Top of Records provided
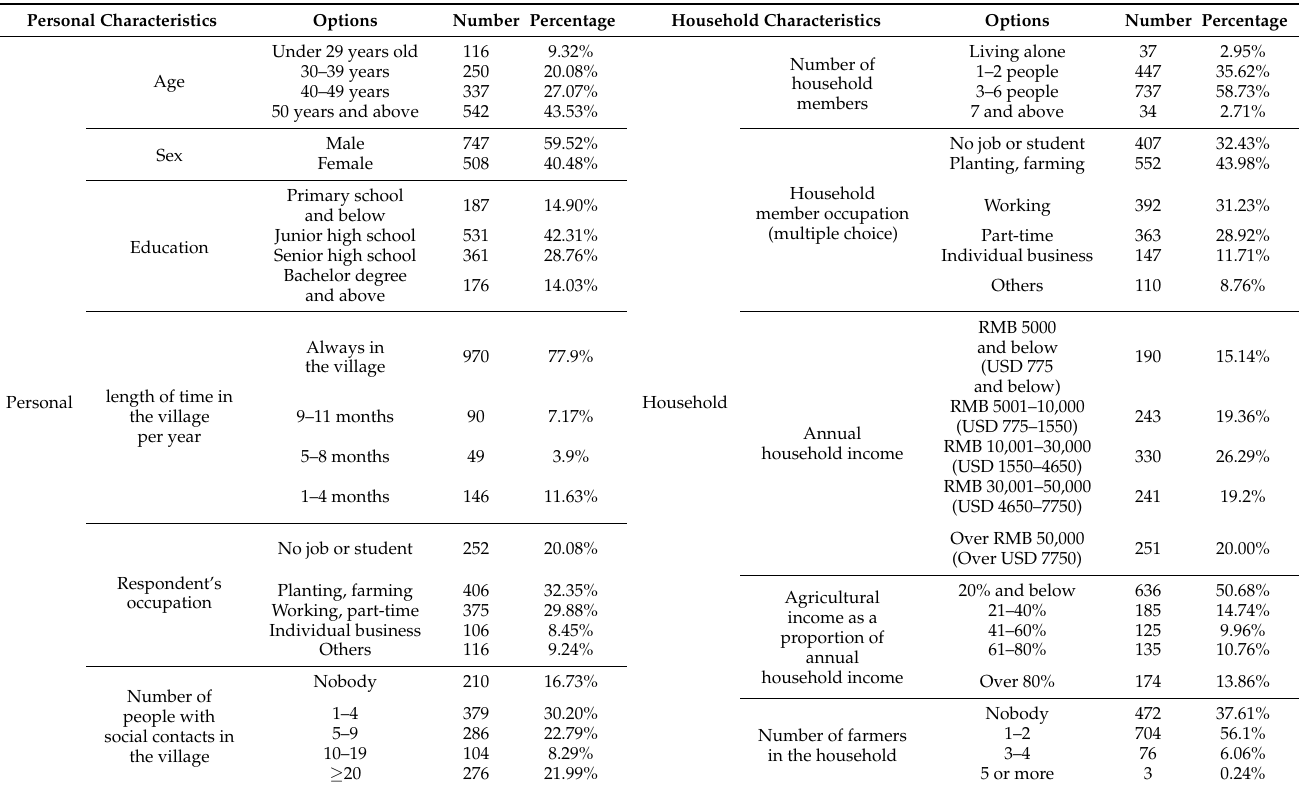
Table 2. Respondents’ personal and household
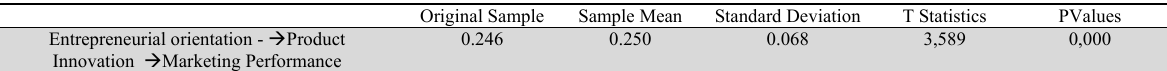
Indirect Effect test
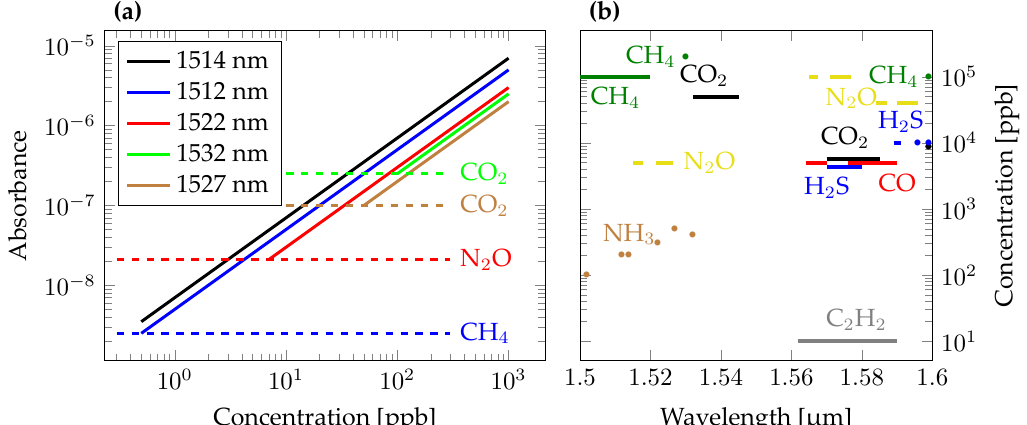
Figure 3. ( a ) Absorbance values for different concentrations of NH 3 in atmosphere for the investigated absorption lines and a propagation length of 1 m. The lower concentration limit is given by the absorption profiles of other gases in the atmosphere that overlap with the NH 3 lines. The limiting gases have been linked to the corresponding ammonia absorption lines with a dashed line. For this plot water vapour has been removed from the ambient air. ( b ) Detectable concentrations and wavelength ranges of different climate relevant gas species, assuming absorption signals of diagram represent a close set of multiple usable lines, whereas dots refer to single absorption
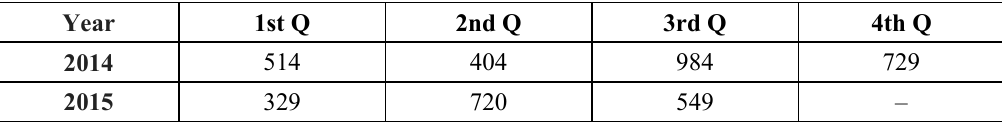
Table 1 . The Number of New Apartments in Latvia (Central Statistical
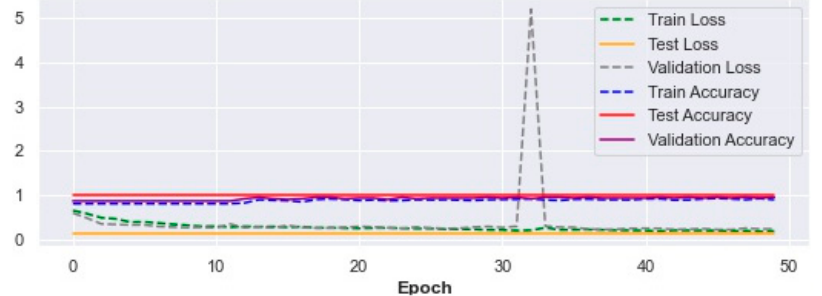
Figure 5. Train, test, and validation accuracy and loss results in the 6p-SAFE model.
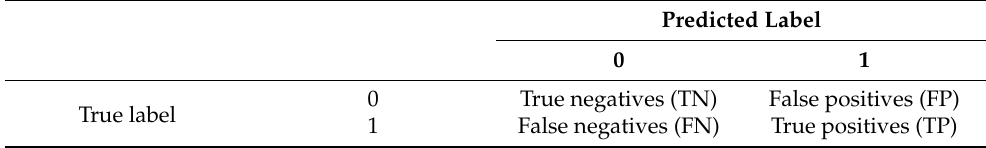
Table 4. Confusion matrix for binary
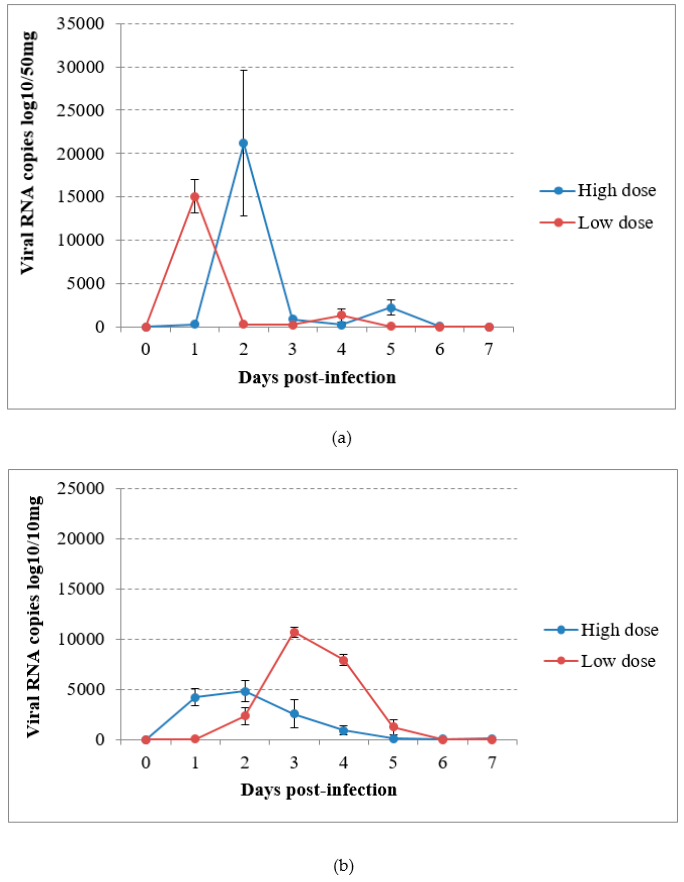
Figure 4. Viral RNA loads detected by RT-qPCR in ( a ) droppings and ( b ) immature feathers from canaries infected intraperitoneally with the Usutu virus.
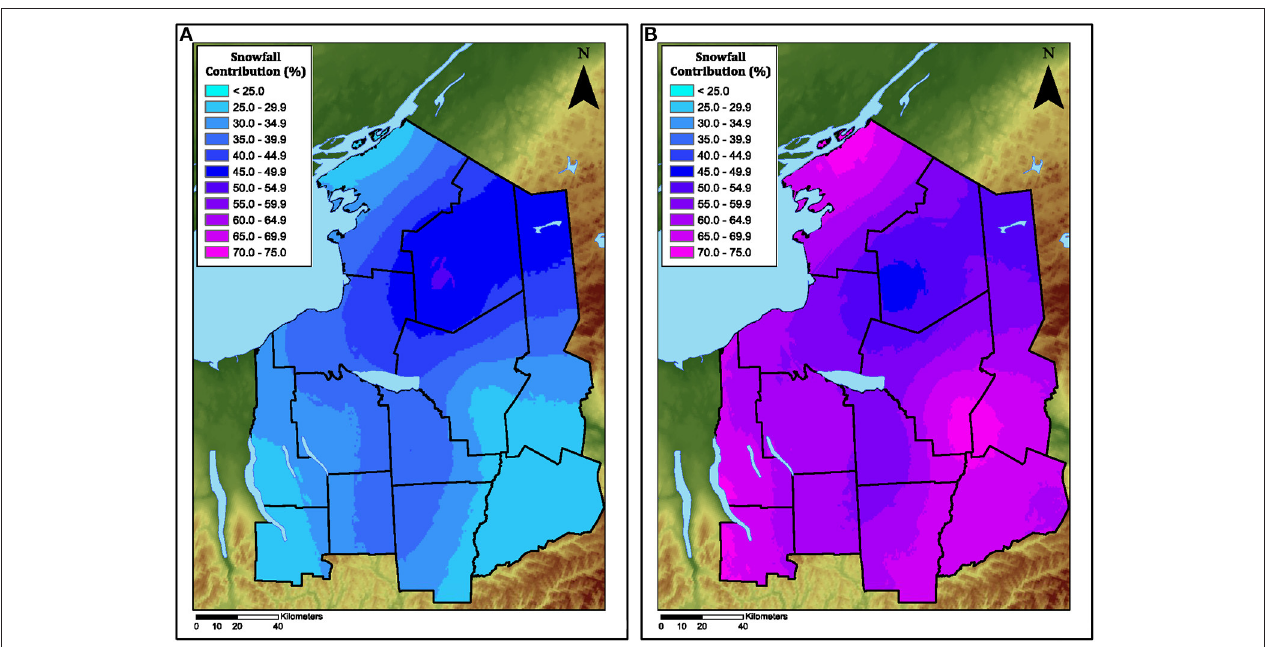
FIGURE 4 | Seasonal snowfall contributions of lake snowstorms (A) and non-lake snowstorms (B) from 1995/96 to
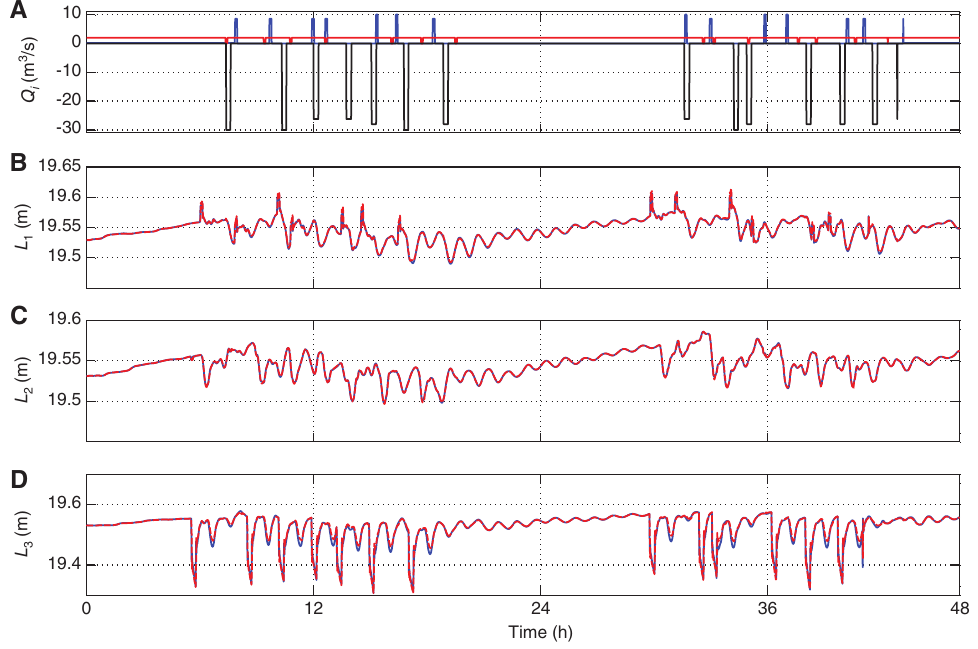
Figure 11. Scenario 2 of Two Navigation Days with the Cuinchy Lock and Fontinettes Lock Operations. (A) Discharges in Cuinchy (Blue Line), in Aire-sur-la-Lys (Red Line), and in Fontinettes (Black Line). Estimated (Red Dashed Line) and Measured (Blue Con- tinuous Line) Levels at (B) Cuinchy L , (C) Aire-sur-la-Lys L , and (D) Fontinettes L 1 2 3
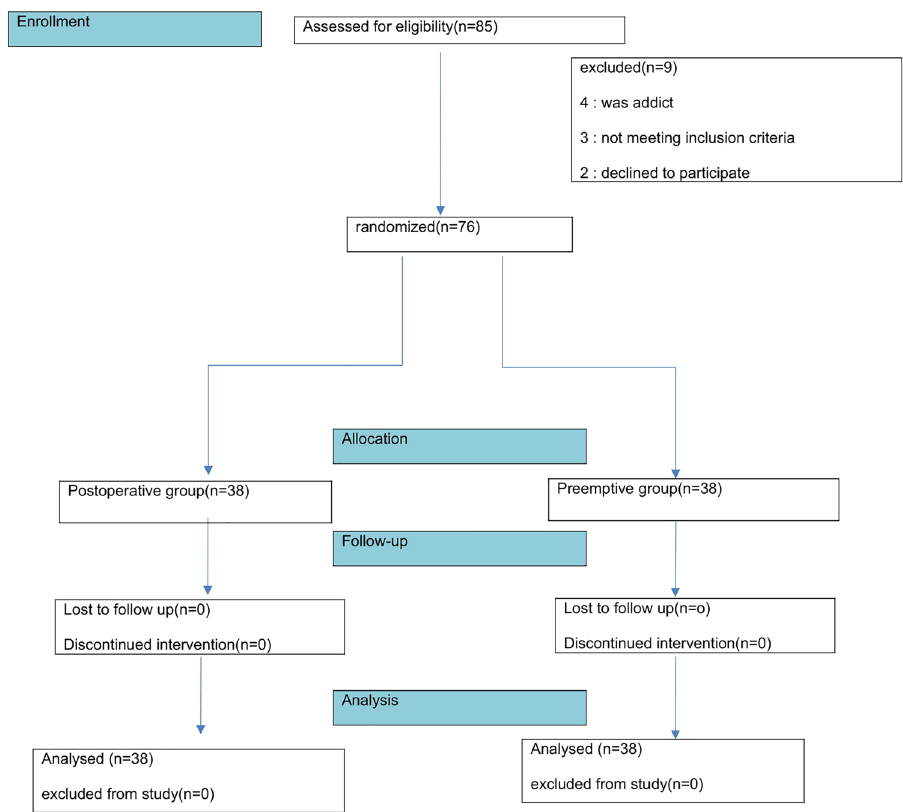
Figure 1. Flow chart of the study.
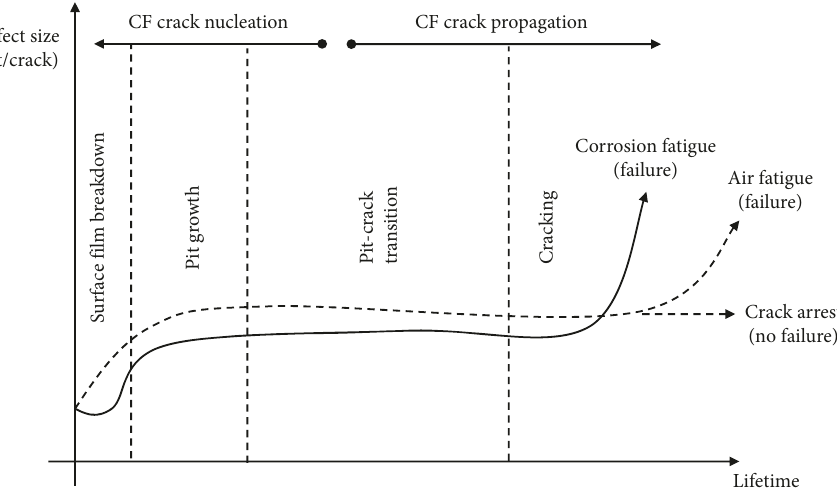
Figure 1: Schematic diagram of the CF damage evolution process [20].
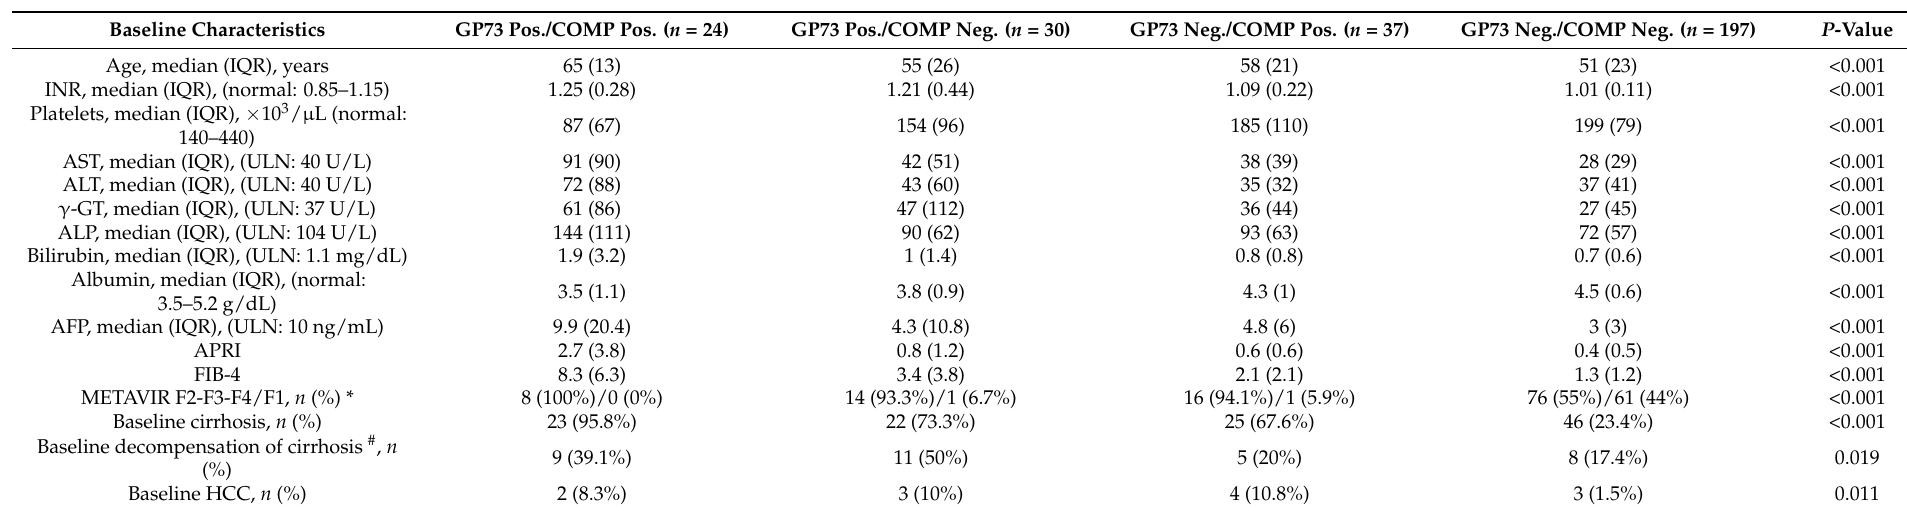
Table 2. Baseline demographic, clinical, and laboratory characteristics of patients according to COMP and GP73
Bottom of Records provided
About this exercise:
Reproduce the entries exactly, from the line with "Table 1 . The" to the line with "Table 4. Confusion matrix for binary", both lines included, keeping no pictures.

Solution for this task:
Table 1 . The Number of New Apartments in Latvia (Central Statistical
Figure 5. Train, test, and validation accuracy and loss results in the 6p-SAFE model.
Table 4. Confusion matrix for binary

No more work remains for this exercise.